Given problem –
Recast the lines below as a JSON list of strings, one string per line, skipping blank lines and leaving out any picture.

Provided material –

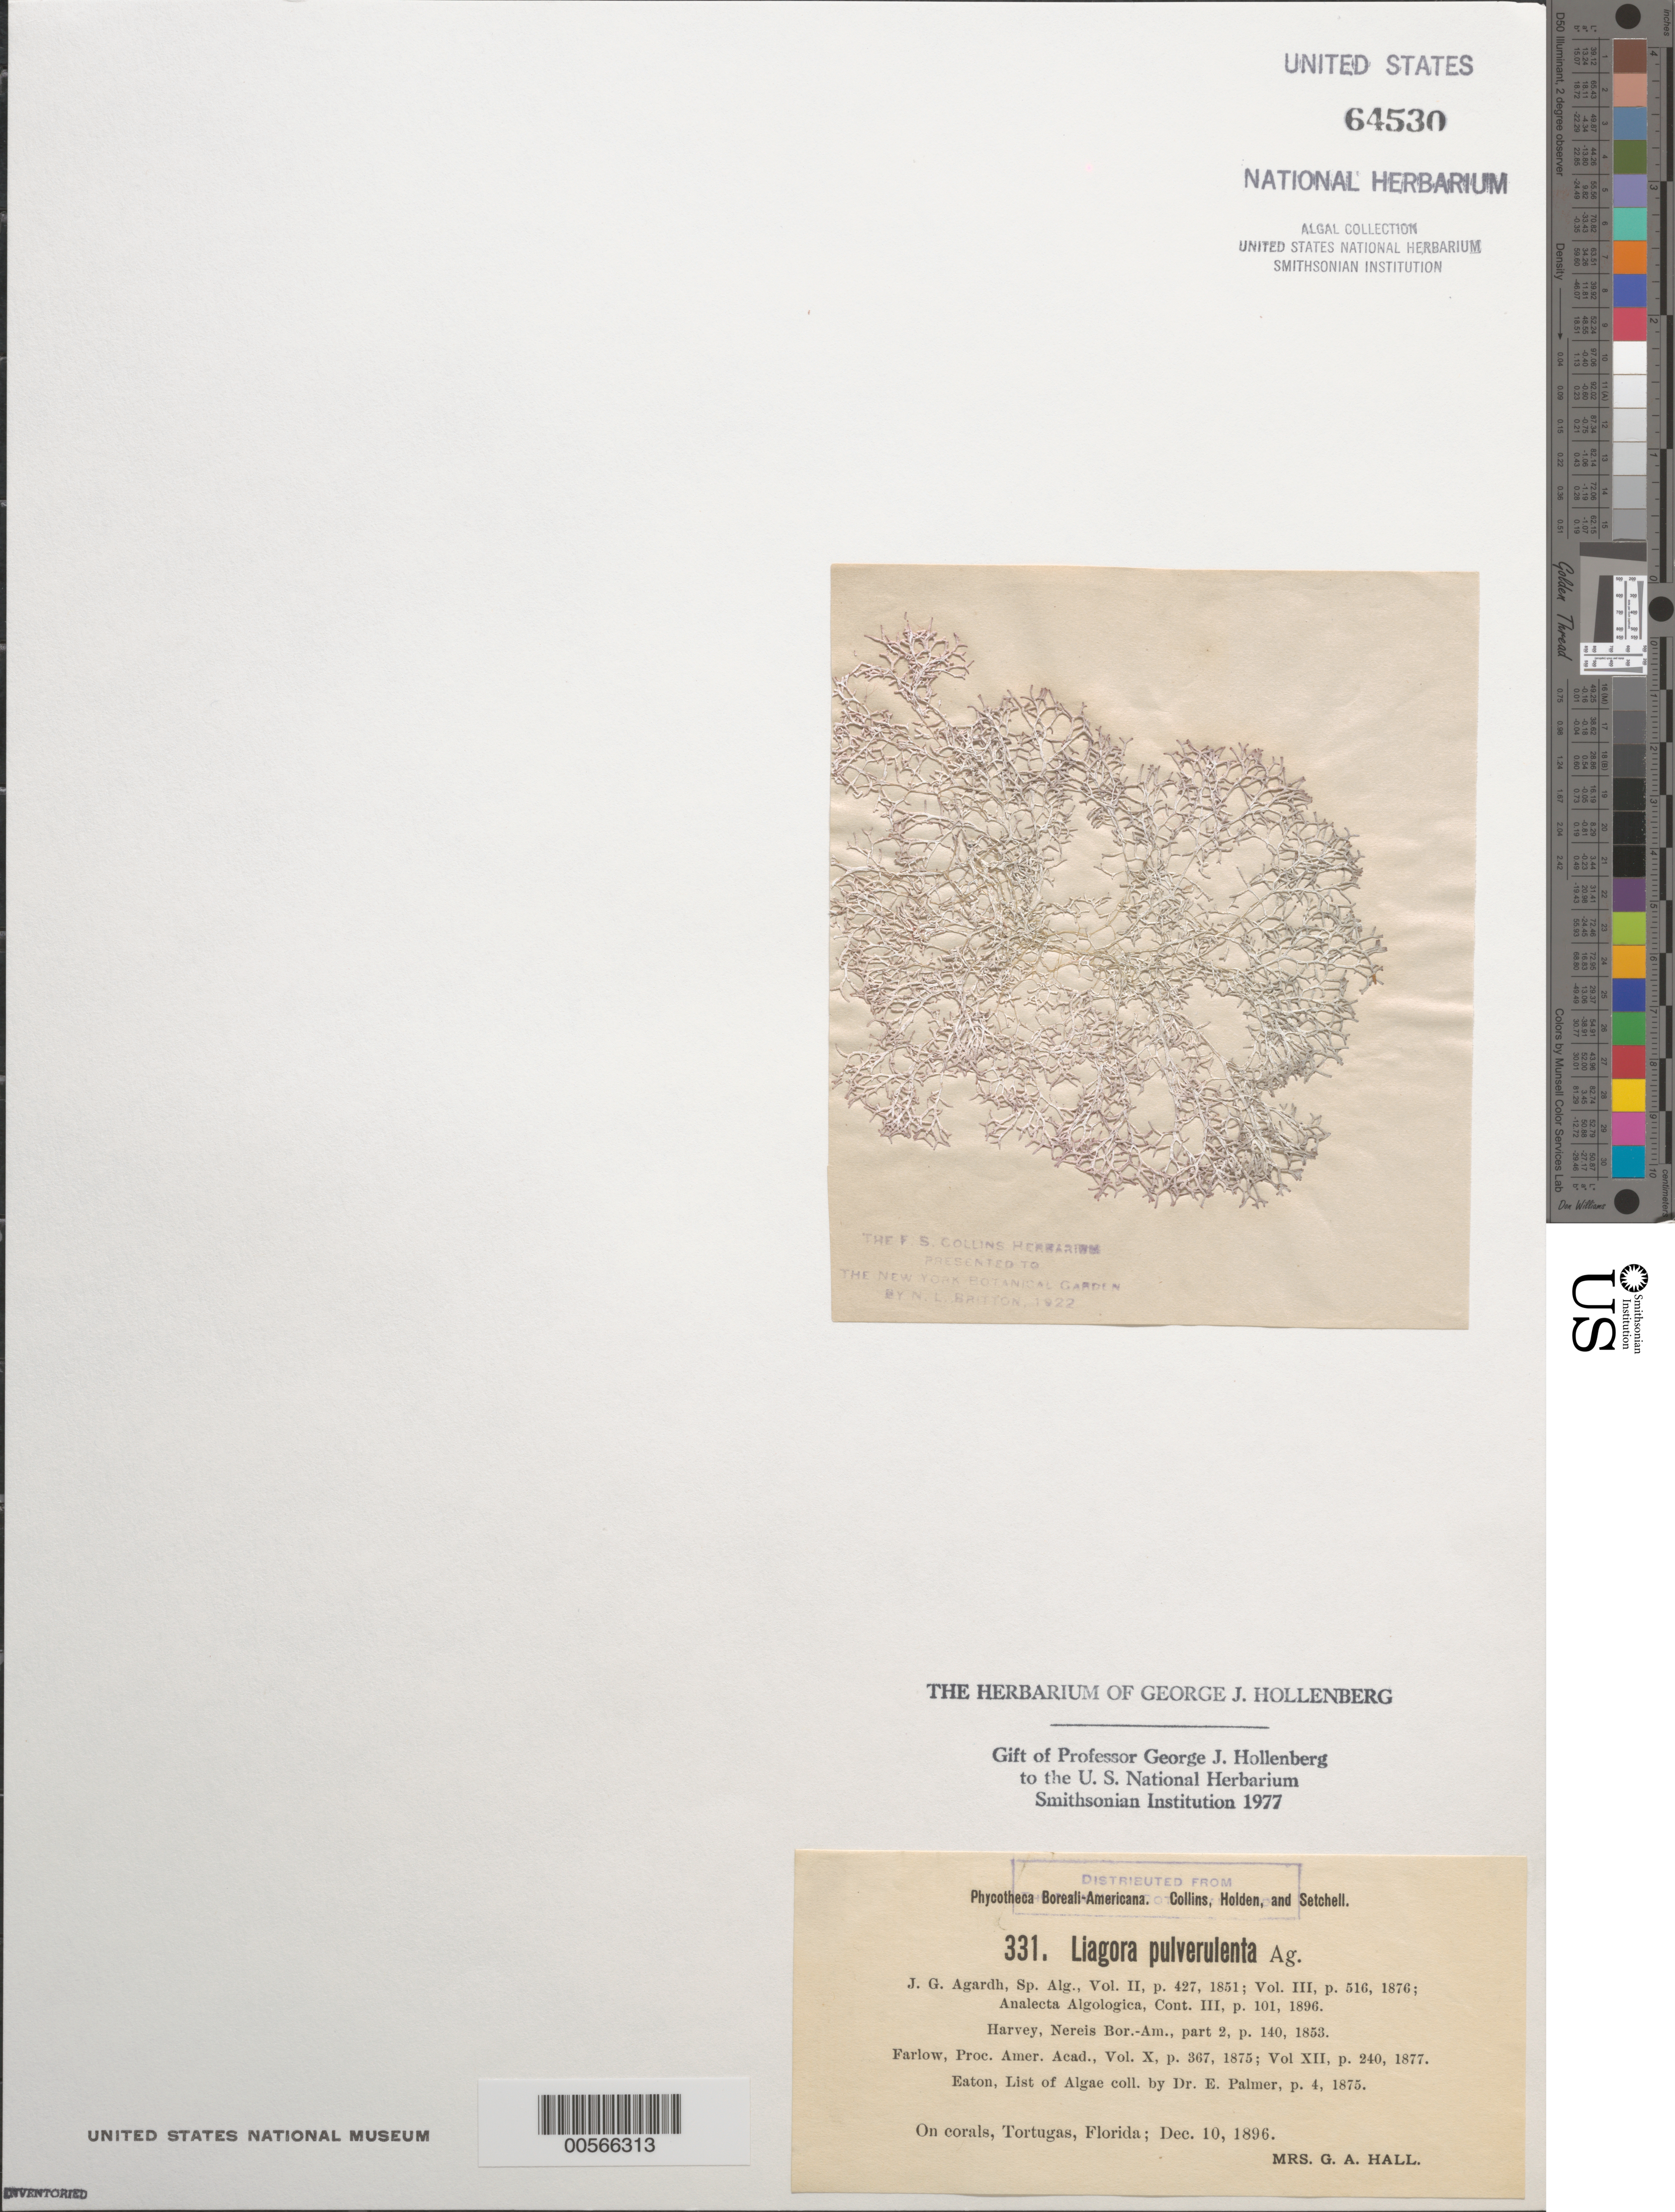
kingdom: Plantae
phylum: Rhodophyta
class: Florideophyceae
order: Nemaliales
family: Liagoraceae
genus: Liagora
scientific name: Liagora ceranoides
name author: J.V.Lamouroux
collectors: Mrs. Hall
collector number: PB-A 331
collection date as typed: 10 Dec 1896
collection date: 1896-12-10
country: United States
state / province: Florida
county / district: Monroe County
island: Dry Tortugas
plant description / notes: Collins, Holden & Setchell, Phycotheca Boreali-Americana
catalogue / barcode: US 64530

Complete answer –
[
  "kingdom: Plantae",
  "phylum: Rhodophyta",
  "class: Florideophyceae",
  "order: Nemaliales",
  "family: Liagoraceae",
  "genus: Liagora",
  "scientific name: Liagora ceranoides",
  "name author: J.V.Lamouroux",
  "collectors: Mrs. Hall",
  "collector number: PB-A 331",
  "collection date as typed: 10 Dec 1896",
  "collection date: 1896-12-10",
  "country: United States",
  "state / province: Florida",
  "county / district: Monroe County",
  "island: Dry Tortugas",
  "plant description / notes: Collins, Holden & Setchell, Phycotheca Boreali-Americana",
  "catalogue / barcode: US 64530"
]